## [Text section]

"""

Visiting a nursing home is a good way to get in touch with your mortality. Each of the three parishes I have served has maintained a relationship with at least one such home, and that’s why I have been thinking, this Ash Wednesday, not about Lent, but about Christmas.
It was Christmas a few years ago, and it was also a Sunday we were scheduled to bring Eucharist to the residents of Parker at Stonegate. Heavy snow was predicted that day, and by the time our morning services at the church ended, it was falling thickly. I urged the organist to go home, as he lived about an hour north of the parish, but he was determined that the seniors should hear music on Christmas. And so we drove on the slippery roads and found ourselves in a packed room. It turned out that there had been an outbreak of some disease had quarantined the Parker Home, and we were the first worship team to get there in a month. When we walked in, there was jubilant applause.
They were all there: the sweet Lutheran woman who always helped the others; the dignified old man; the assorted people in their wheelchairs (including the Jewish woman who liked to worship with us); and (my heart sank) the angry woman with the fierce blue eyes who always disrupted our worship with loud complaints and then left in her white plastic walking cage.
But we passed out the songbooks and began with “O Come All Ye Faithful,” and I looked up and saw the woman with the fierce eyes come jogging toward us in her pink velour track suit and white plastic cage, down the center aisle between the wheelchairs. And I thought, ironically, here come the faithful, and then I saw her face. She was lit up from within; she was joyful and triumphant; and suddenly, the promises God had given us really were true, and it really was Christmas.

"""

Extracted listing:
"""

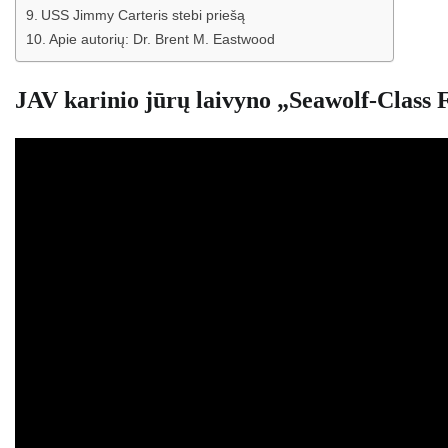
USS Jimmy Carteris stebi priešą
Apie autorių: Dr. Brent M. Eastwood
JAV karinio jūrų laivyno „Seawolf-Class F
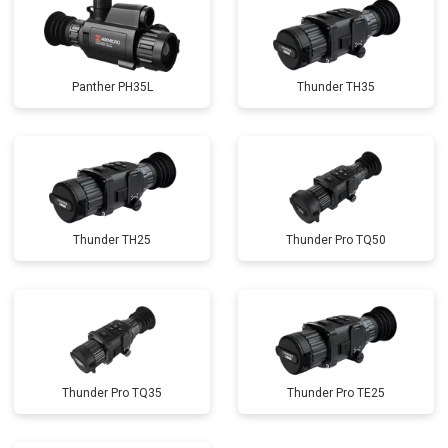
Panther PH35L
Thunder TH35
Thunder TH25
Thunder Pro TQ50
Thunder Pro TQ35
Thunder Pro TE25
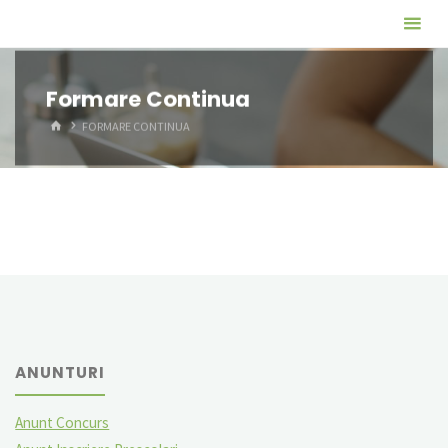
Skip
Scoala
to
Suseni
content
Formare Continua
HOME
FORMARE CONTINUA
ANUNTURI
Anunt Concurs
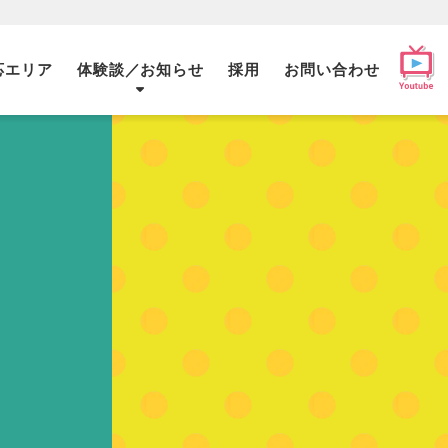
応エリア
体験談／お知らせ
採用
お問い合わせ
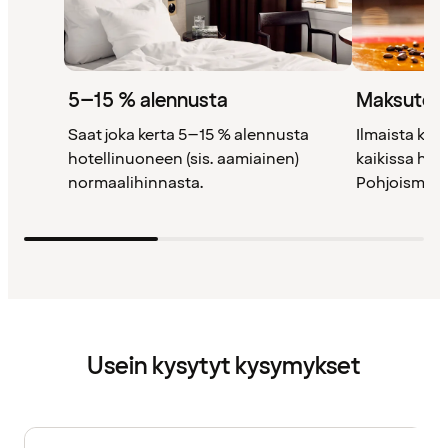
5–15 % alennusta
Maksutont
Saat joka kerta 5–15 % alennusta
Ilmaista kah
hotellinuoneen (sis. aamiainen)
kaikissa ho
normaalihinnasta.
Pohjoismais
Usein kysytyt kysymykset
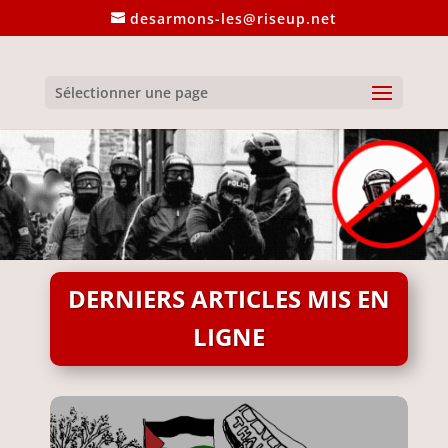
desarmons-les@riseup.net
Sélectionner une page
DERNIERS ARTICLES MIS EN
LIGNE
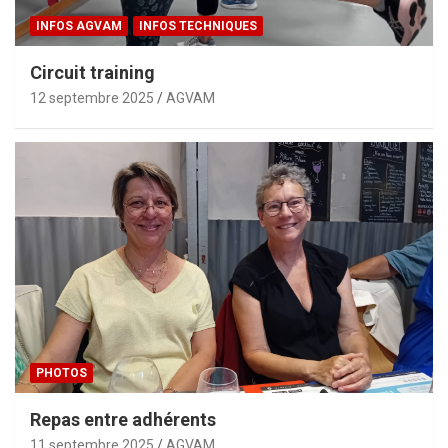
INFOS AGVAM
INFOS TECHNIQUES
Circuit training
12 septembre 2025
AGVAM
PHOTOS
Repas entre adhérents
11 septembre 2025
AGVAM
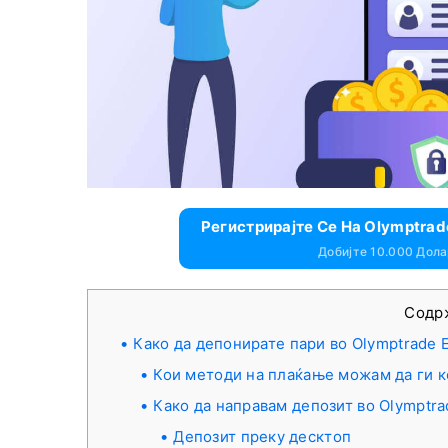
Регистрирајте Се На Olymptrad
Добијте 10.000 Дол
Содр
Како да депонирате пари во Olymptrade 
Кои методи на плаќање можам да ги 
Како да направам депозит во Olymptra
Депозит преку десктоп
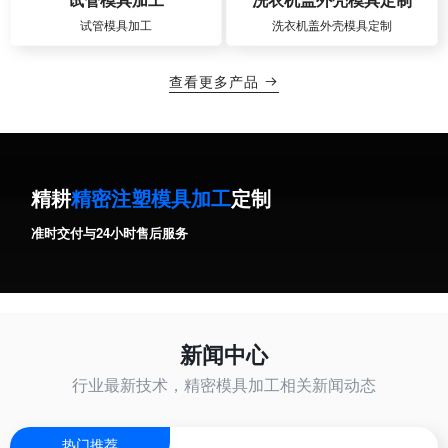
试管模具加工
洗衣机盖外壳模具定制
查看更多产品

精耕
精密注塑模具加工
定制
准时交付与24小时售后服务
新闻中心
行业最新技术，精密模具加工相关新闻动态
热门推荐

"""

## [Task item A]
In the nursing home reflection, which song did the group open with after handing out the songbooks?
## [Task item B]
Carry on the reflection on the Christmas nursing home visit, starting after its final sentence.

## [Answer box A]
"O Come All Ye Faithful"

## [Answer box B]
Lent is about transformation, about that kind of transformation. It’s about God’s love reaching out to even the most bitter and angry of us, reaching out when all we can say back is ugliness, reaching out when all we are willing to do is turn our back and walk away, reaching out when our bodies hurt and our will is feeble and even our names fall away, reaching out until we suddenly realize we are walking toward God, and not away.
Near the end of Marilynne Robinson’s book Lila, a woman who’s lived a hard life and come to a place of some imperfect peace sits and reflects and says, “There was no way to abandon guilt, no decent way to disown it. All the tangles and knots of bitterness and desperation and fear had to be pitied. No, better, grace had to fall over them.” Grace has to fall over us, grace like new-falling snow, making us clean, washing us beautiful, smoothing all the tangles of our lives into something we can bear to look upon. Into something God can bear to look upon.
Because God does look. It’s we who are afraid to see what we are.